Terry Montesi, o chefe executivo da companhia, contratou inicialmente duas consultoras: Claudia A. Sagan e J'Amy. Mas a Trademark também convidou duas dezenas de mulheres da região para fazer duras críticas ao seu projeto. No grupo estão Kirsten Fair, uma dona-de-casa e mãe de duas crianças, e Debbie Stout, membro do conselho da cidade e proprietária de uma empresa que vende roupa para empresários.

Essas mulheres opinam sobre diversos assuntos como o design da fachada, as áreas externas, as opções de estacionamento, as faixas para pedestres e os painéis de arte. Os projetistas nos perguntam sobre os detalhes diários, e escutam o que temos a dizer, disse Stout recentemente.  

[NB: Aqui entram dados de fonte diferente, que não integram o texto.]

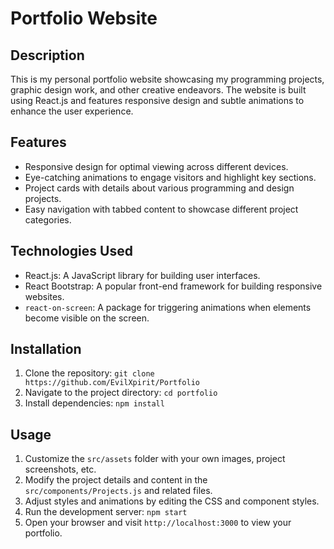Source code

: # Portfolio Website

## Description

This is my personal portfolio website showcasing my programming projects, graphic design work, and other creative endeavors. The website is built using React.js and features responsive design and subtle animations to enhance the user experience.

## Features

- Responsive design for optimal viewing across different devices.
- Eye-catching animations to engage visitors and highlight key sections.
- Project cards with details about various programming and design projects.
- Easy navigation with tabbed content to showcase different project categories.

## Technologies Used

- React.js: A JavaScript library for building user interfaces.
- React Bootstrap: A popular front-end framework for building responsive websites.
- `react-on-screen`: A package for triggering animations when elements become visible on the screen.


## Installation

1. Clone the repository: `git clone https://github.com/EvilXpirit/Portfolio`
2. Navigate to the project directory: `cd portfolio`
3. Install dependencies: `npm install`

## Usage

1. Customize the `src/assets` folder with your own images, project screenshots, etc.
2. Modify the project details and content in the `src/components/Projects.js` and related files.
3. Adjust styles and animations by editing the CSS and component styles.
4. Run the development server: `npm start`
5. Open your browser and visit `http://localhost:3000` to view your portfolio.
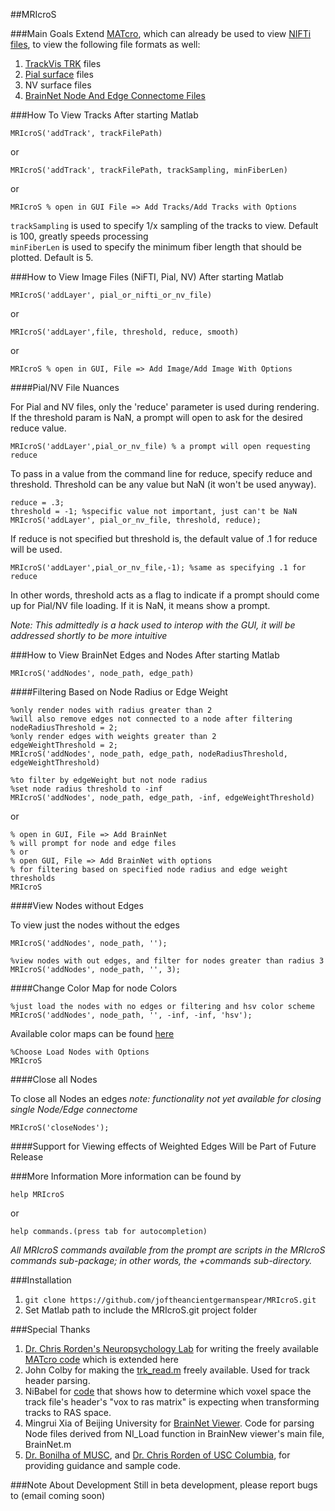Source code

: ##MRIcroS

###Main Goals
Extend [MATcro](http://www.mccauslandcenter.sc.edu/CRNL/tools/surface-rendering-with-matlab), which can already be used to view [NIFTi files](http://nifti.nimh.nih.gov/nifti-1/), to view the following file formats as well:

1.  [TrackVis TRK](http://www.trackvis.org/) files
2.  [Pial surface](http://brainsuite.org/processing/surfaceextraction/pial/) files
3.  NV surface files
4.  [BrainNet Node And Edge Connectome Files](http://www.plosone.org/article/info%3Adoi%2F10.1371%2Fjournal.pone.0068910)

###How To View Tracks
After starting Matlab

	MRIcroS('addTrack', trackFilePath)
	
or  
	
	MRIcroS('addTrack', trackFilePath, trackSampling, minFiberLen)
or

	MRIcroS % open in GUI File => Add Tracks/Add Tracks with Options

`trackSampling` is used to specify 1/x sampling of the tracks to view. Default is 100, greatly speeds processing  
`minFiberLen` is used to specify the minimum fiber length that should be plotted. Default is 5.

###How to View Image Files (NiFTI, Pial, NV)
After starting Matlab

	MRIcroS('addLayer', pial_or_nifti_or_nv_file)
	
or

	MRIcroS('addLayer',file, threshold, reduce, smooth)

or

	MRIcroS % open in GUI, File => Add Image/Add Image With Options
	
####Pial/NV File Nuances
	
For Pial and NV files, only the 'reduce' parameter is used during rendering.
If the threshold param is NaN, a prompt will open to ask for the desired reduce value.   

	MRIcroS('addLayer',pial_or_nv_file) % a prompt will open requesting reduce

To pass in a value from the command line for reduce, specify reduce and threshold. Threshold can be any value but NaN (it won't be used anyway).

	reduce = .3;
	threshold = -1; %specific value not important, just can't be NaN
	MRIcroS('addLayer', pial_or_nv_file, threshold, reduce);


If reduce is not specified but threshold is, the default value of .1 for reduce will be used.

	MRIcroS('addLayer',pial_or_nv_file,-1); %same as specifying .1 for reduce

In other words, threshold acts as a flag to indicate if a prompt should come up for Pial/NV file loading. If it is NaN, it means show a prompt.

_Note: This admittedly is a hack used to interop with the GUI, it will be addressed shortly to be more intuitive_

###How to View BrainNet Edges and Nodes
After starting Matlab

	MRIcroS('addNodes', node_path, edge_path)
	
####Filtering Based on Node Radius or Edge Weight

	%only render nodes with radius greater than 2
	%will also remove edges not connected to a node after filtering
	nodeRadiusThreshold = 2; 
	%only render edges with weights greater than 2
	edgeWeightThreshold = 2;
	MRIcroS('addNodes', node_path, edge_path, nodeRadiusThreshold, edgeWeightThreshold)
	
	%to filter by edgeWeight but not node radius
	%set node radius threshold to -inf
	MRIcroS('addNodes', node_path, edge_path, -inf, edgeWeightThreshold)
	
or

	% open in GUI, File => Add BrainNet
	% will prompt for node and edge files
	% or
	% open GUI, File => Add BrainNet with options 
	% for filtering based on specified node radius and edge weight thresholds
	MRIcroS 
	
####View Nodes without Edges
	
To view just the nodes without the edges

	MRIcroS('addNodes', node_path, '');
	
	%view nodes with out edges, and filter for nodes greater than radius 3
	MRIcroS('addNodes', node_path, '', 3); 
	
####Change Color Map for node Colors
	

	%just load the nodes with no edges or filtering and hsv color scheme
	MRIcroS('addNodes', node_path, '', -inf, -inf, 'hsv');
Available color maps can be found [here](http://www.mathworks.com/help/matlab/ref/colormap.html)

	%Choose Load Nodes with Options
	MRIcroS

####Close all Nodes
	
To close all Nodes an edges 
_note: functionality not yet available for closing single Node/Edge connectome_

	MRIcroS('closeNodes');
	
	
####Support for Viewing effects of Weighted Edges Will be Part of Future Release


###More Information
More information can be found by

	help MRIcroS

or

	help commands.(press tab for autocompletion)

_All MRIcroS commands available from the prompt are scripts in the MRIcroS commands sub-package; in other words, the +commands sub-directory._


###Installation
1.  `git clone https://github.com/joftheancientgermanspear/MRIcroS.git`
2.  Set Matlab path to include the MRIcroS.git project folder

###Special Thanks
1. [Dr. Chris Rorden's Neuropsychology Lab](http://www.mccauslandcenter.sc.edu/CRNL/tools/surface-rendering-with-matlab) for writing the freely available [MATcro code](http://www.mccauslandcenter.sc.edu/CRNL/sw/surface/MATcro.m.txt) which is extended here   
2. John Colby for making the [trk_read.m](https://github.com/johncolby/along-tract-stats/blob/master/trk_read.m) freely available. Used for track header parsing.
3. NiBabel for [code](https://github.com/nipy/nibabel/blob/master/nibabel/orientations.py) that shows how to determine which voxel space the track file's header's "vox to ras matrix" is expecting when transforming tracks to RAS space.
4. Mingrui Xia of Beijing University for [BrainNet Viewer](http://www.nitrc.org/projects/bnv/). Code for parsing Node files derived from NI_Load function in BrainNew viewer's main file, BrainNet.m
5. [Dr. Bonilha of MUSC](http://academicdepartments.musc.edu/neurosciences/neurology/research/bonilha/our_team/current.html), and [Dr. Chris Rorden of USC Columbia](http://www.mccauslandcenter.sc.edu/CRNL/team), for providing guidance and sample code.

###Note About Development
Still in beta development, please report bugs to (email coming soon)
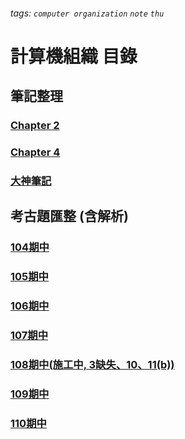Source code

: ###### tags: `computer organization` `note` `thu` 
# 計算機組織 目錄

## 筆記整理
### [Chapter 2](/2bLoHpJmS9WU81IlOeBHvQ)
### [Chapter 4](/FDnhr3QiRYmejYfIOVdjzQ)
### [大神筆記](https://hackmd.io/@NTNUCSIE112/Archi109-2)

## 考古題匯整 (含解析)
### [104期中](/oe2X8NCFTQ6ciiR4sUzQbQ)
### [105期中](/5MTtNND-RgiDI_2JpAPeag)
### [106期中](/s4pybwT1QyeNTbR813CpGw)
### [107期中](/cL4p14RxSK-MwGsPXF-L7A)
### [108期中(施工中, 3缺失、10、11(b))](/zhVvKtvmQMeqSUutC74cyw)
### [109期中](/CVDmndbySGWI3HxWvO93Pg)
### [110期中](/jo5JJw6BTfqwp_Loaod3Gw)




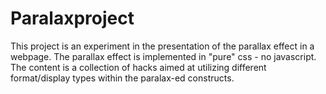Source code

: # Paralaxproject

This project is an experiment in the presentation of the parallax effect in a webpage.
The parallax effect is implemented in "pure" css - no javascript.
The content is a collection of hacks aimed at utilizing different format/display types within the paralax-ed constructs.
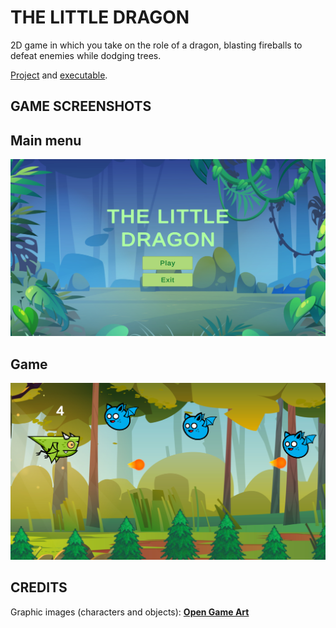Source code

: # THE LITTLE DRAGON
2D game in which you take on the role of a dragon, blasting fireballs to defeat enemies while dodging trees.

[Project](https://www.mediafire.com/file/cfni6kx9cfss67d/The_little_dragon_%2528Proyecto%2529.rar/file) and [executable](https://www.mediafire.com/file/yaiu9gzuw667dxm/The_little_dragon_%2528Juego%2529.rar/file).

## GAME SCREENSHOTS

## Main menu

![Main menu](/images/Menu.png)

## Game

![Level 1](/images/Game.png)

## CREDITS
Graphic images (characters and objects): **[Open Game Art](https://opengameart.org/)**
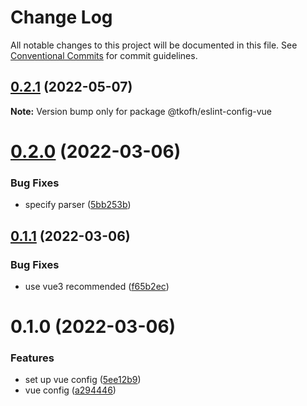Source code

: # Change Log

All notable changes to this project will be documented in this file.
See [Conventional Commits](https://conventionalcommits.org) for commit guidelines.

## [0.2.1](https://github.com/tkofh/eslint-config/compare/@tkofh/eslint-config-vue@0.2.0...@tkofh/eslint-config-vue@0.2.1) (2022-05-07)

**Note:** Version bump only for package @tkofh/eslint-config-vue





# [0.2.0](https://github.com/tkofh/eslint-config/compare/@tkofh/eslint-config-vue@0.1.1...@tkofh/eslint-config-vue@0.2.0) (2022-03-06)


### Bug Fixes

* specify parser ([5bb253b](https://github.com/tkofh/eslint-config/commit/5bb253b0c23f335f1ef0e44e75e078039fb11b61))





## [0.1.1](https://github.com/tkofh/eslint-config/compare/@tkofh/eslint-config-vue@0.1.0...@tkofh/eslint-config-vue@0.1.1) (2022-03-06)


### Bug Fixes

* use vue3 recommended ([f65b2ec](https://github.com/tkofh/eslint-config/commit/f65b2ecdc0eb87df3839f46da7974cd86fce4c7e))





# 0.1.0 (2022-03-06)


### Features

* set up vue config ([5ee12b9](https://github.com/tkofh/eslint-config/commit/5ee12b95fbcc16dcefb72e2236faa17a477cc0d9))
* vue config ([a294446](https://github.com/tkofh/eslint-config/commit/a2944468c90ce702703da99fef0e549e45f3c232))
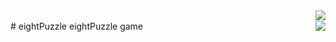 <div><img src="https://img.shields.io/pypi/pyversions/Django" align="right"><br>
<img src="https://img.shields.io/apm/l/vim-mode" align="right">
</div>
# eightPuzzle
eightPuzzle game
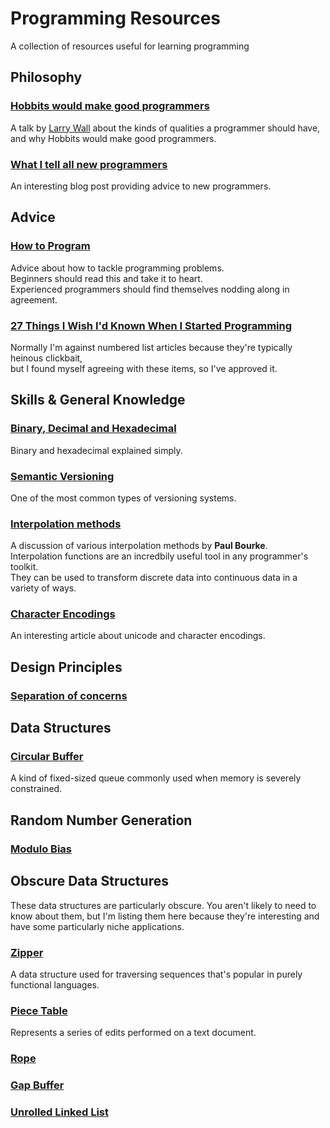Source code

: # Programming Resources
A collection of resources useful for learning programming

## Philosophy

### [Hobbits would make good programmers](https://www.youtube.com/watch?v=G49RUPv5-NU)

A talk by [Larry Wall](https://en.wikipedia.org/wiki/Larry_Wall) about the kinds of qualities a programmer should have, and why Hobbits would make good programmers.

### [What I tell all new programmers](https://josephg.com/blog/what-i-tell-all-new-programmers/)

An interesting blog post providing advice to new programmers.  

## Advice

### [How to Program](https://happycoding.io/tutorials/how-to/program)

Advice about how to tackle programming problems.  
Beginners should read this and take it to heart.  
Experienced programmers should find themselves nodding along in agreement.  

### [27 Things I Wish I'd Known When I Started Programming](https://www.forbes.com/sites/quora/2017/02/03/twenty-seven-things-i-wish-id-known-when-i-started-programming/)

Normally I'm against numbered list articles because they're typically heinous clickbait,  
but I found myself agreeing with these items, so I've approved it.  

## Skills & General Knowledge

### [Binary, Decimal and Hexadecimal](http://www.mathsisfun.com/binary-decimal-hexadecimal.html)

Binary and hexadecimal explained simply.

### [Semantic Versioning](https://semver.org/)

One of the most common types of versioning systems.

### [Interpolation methods](http://paulbourke.net/miscellaneous/interpolation/)

A discussion of various interpolation methods by **Paul Bourke**.  
Interpolation functions are an incredbily useful tool in any programmer's toolkit.  
They can be used to transform discrete data into continuous data in a variety of ways.  

### [Character Encodings](http://kunststube.net/encoding/)

An interesting article about unicode and character encodings.

## Design Principles

### [Separation of concerns](https://en.wikipedia.org/wiki/Separation_of_concerns)

## Data Structures

### [Circular Buffer](https://en.wikipedia.org/wiki/Circular_buffer)

A kind of fixed-sized queue commonly used when memory is severely constrained.

## Random Number Generation

### [Modulo Bias](https://stackoverflow.com/questions/10984974/why-do-people-say-there-is-modulo-bias-when-using-a-random-number-generator)

## Obscure Data Structures

These data structures are particularly obscure. You aren't likely to need to know about them, but I'm listing them here because they're interesting and have some particularly niche applications.

### [Zipper](https://en.wikipedia.org/wiki/Zipper_(data_structure))

A data structure used for traversing sequences that's popular in purely functional languages.

### [Piece Table](https://en.wikipedia.org/wiki/Piece_table)

Represents a series of edits performed on a text document.

### [Rope](https://en.wikipedia.org/wiki/Rope_(data_structure))

### [Gap Buffer](https://en.wikipedia.org/wiki/Gap_buffer)

### [Unrolled Linked List](https://en.wikipedia.org/wiki/Unrolled_linked_list)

Escutar as mulheres parece uma atitude completamente lógica, já que projetistas e consultores dizem que tal participação geralmente falta durante os primeiros estágios do desenvolvimento de um shopping center.

Projetistas, em muitos casos, ainda estão focados em dados e gráficos, e deixam as consumidoras longe do desenvolvimento do projeto. Seria mais fácil de os estereótipos de gêneros fosse deixado de lado, disse Andrea Learned, fundadora da Learned on Women, uma companhia que monitora como as mulheres tomam decisões na hora da compra.